### [Input records]
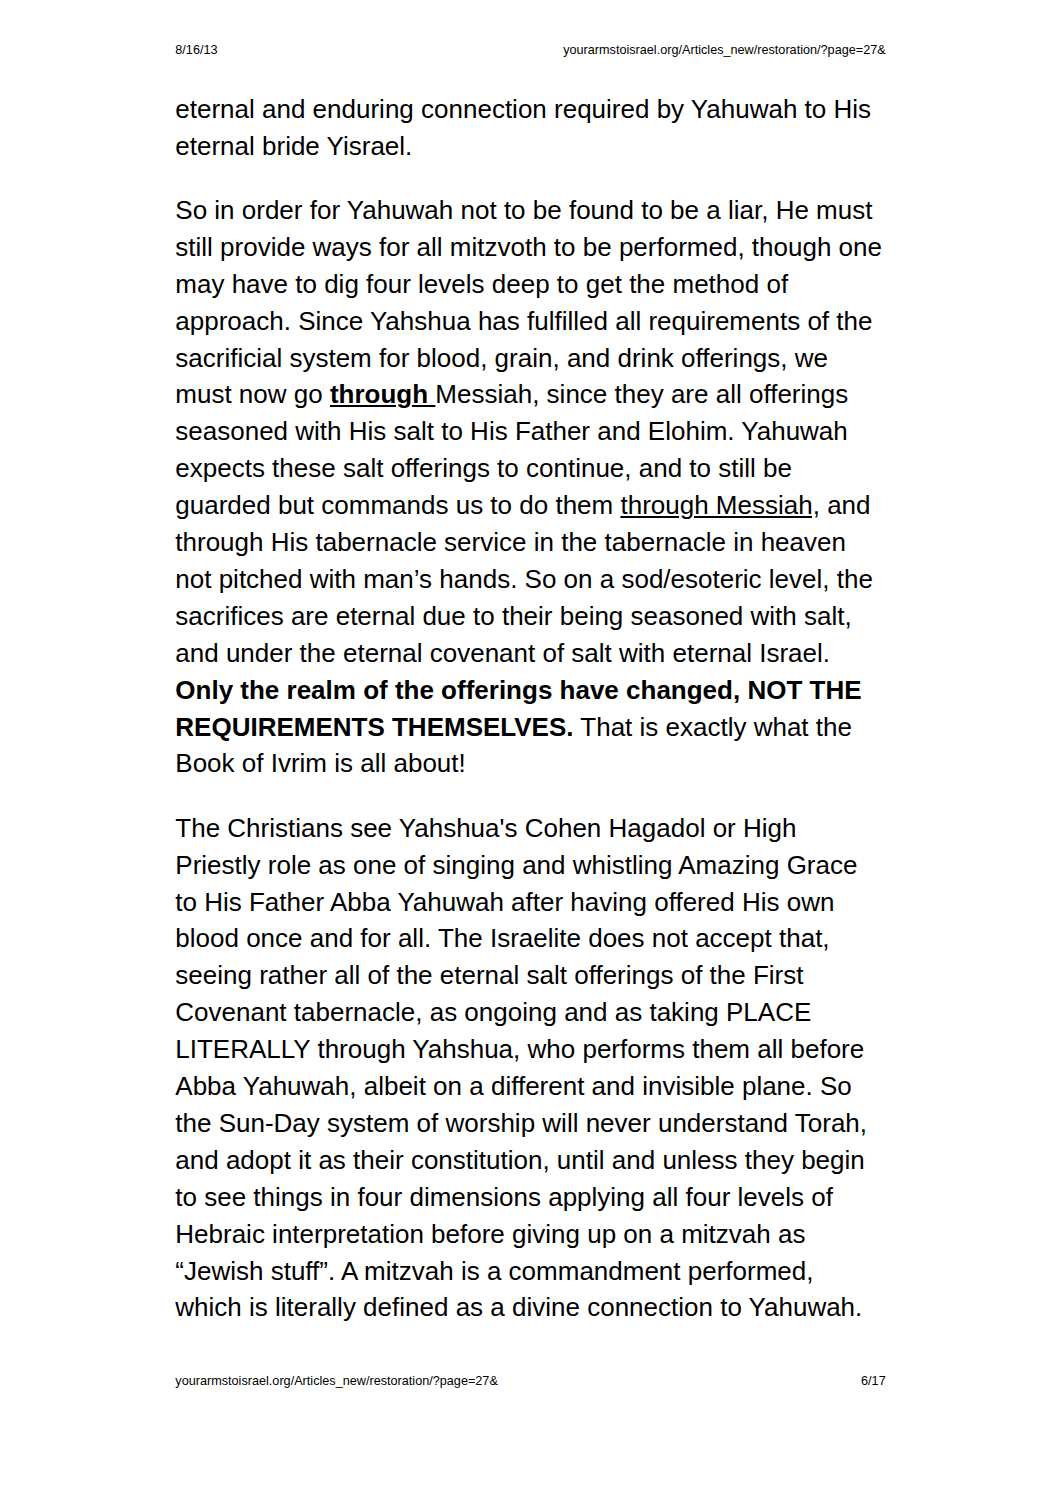8/16/13 yourarmstoisrael.org/Articles_new/restoration/?page=27&
eternal and enduring connection required by Yahuwah to His eternal bride Yisrael.
So in order for Yahuwah not to be found to be a liar, He must still provide ways for all mitzvoth to be performed, though one may have to dig four levels deep to get the method of approach. Since Yahshua has fulfilled all requirements of the sacrificial system for blood, grain, and drink offerings, we must now go through Messiah, since they are all offerings seasoned with His salt to His Father and Elohim. Yahuwah expects these salt offerings to continue, and to still be guarded but commands us to do them through Messiah, and through His tabernacle service in the tabernacle in heaven not pitched with man’s hands. So on a sod/esoteric level, the sacrifices are eternal due to their being seasoned with salt, and under the eternal covenant of salt with eternal Israel. Only the realm of the offerings have changed, NOT THE REQUIREMENTS THEMSELVES. That is exactly what the Book of Ivrim is all about!
The Christians see Yahshua's Cohen Hagadol or High Priestly role as one of singing and whistling Amazing Grace to His Father Abba Yahuwah after having offered His own blood once and for all. The Israelite does not accept that, seeing rather all of the eternal salt offerings of the First Covenant tabernacle, as ongoing and as taking PLACE LITERALLY through Yahshua, who performs them all before Abba Yahuwah, albeit on a different and invisible plane. So the Sun-Day system of worship will never understand Torah, and adopt it as their constitution, until and unless they begin to see things in four dimensions applying all four levels of Hebraic interpretation before giving up on a mitzvah as “Jewish stuff”. A mitzvah is a commandment performed, which is literally defined as a divine connection to Yahuwah.
yourarmstoisrael.org/Articles_new/restoration/?page=27& 6/17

### [About this exercise]
Excluding every picture, write out each record word for word.

### [Solution to the problem]
8/16/13 yourarmstoisrael.org/Articles_new/restoration/?page=27&
eternal and enduring connection required by Yahuwah to His eternal bride Yisrael.
So in order for Yahuwah not to be found to be a liar, He must still provide ways for all mitzvoth to be performed, though one may have to dig four levels deep to get the method of approach. Since Yahshua has fulfilled all requirements of the sacrificial system for blood, grain, and drink offerings, we must now go through Messiah, since they are all offerings seasoned with His salt to His Father and Elohim. Yahuwah expects these salt offerings to continue, and to still be guarded but commands us to do them through Messiah, and through His tabernacle service in the tabernacle in heaven not pitched with man’s hands. So on a sod/esoteric level, the sacrifices are eternal due to their being seasoned with salt, and under the eternal covenant of salt with eternal Israel. Only the realm of the offerings have changed, NOT THE REQUIREMENTS THEMSELVES. That is exactly what the Book of Ivrim is all about!
The Christians see Yahshua's Cohen Hagadol or High Priestly role as one of singing and whistling Amazing Grace to His Father Abba Yahuwah after having offered His own blood once and for all. The Israelite does not accept that, seeing rather all of the eternal salt offerings of the First Covenant tabernacle, as ongoing and as taking PLACE LITERALLY through Yahshua, who performs them all before Abba Yahuwah, albeit on a different and invisible plane. So the Sun-Day system of worship will never understand Torah, and adopt it as their constitution, until and unless they begin to see things in four dimensions applying all four levels of Hebraic interpretation before giving up on a mitzvah as “Jewish stuff”. A mitzvah is a commandment performed, which is literally defined as a divine connection to Yahuwah.
yourarmstoisrael.org/Articles_new/restoration/?page=27& 6/17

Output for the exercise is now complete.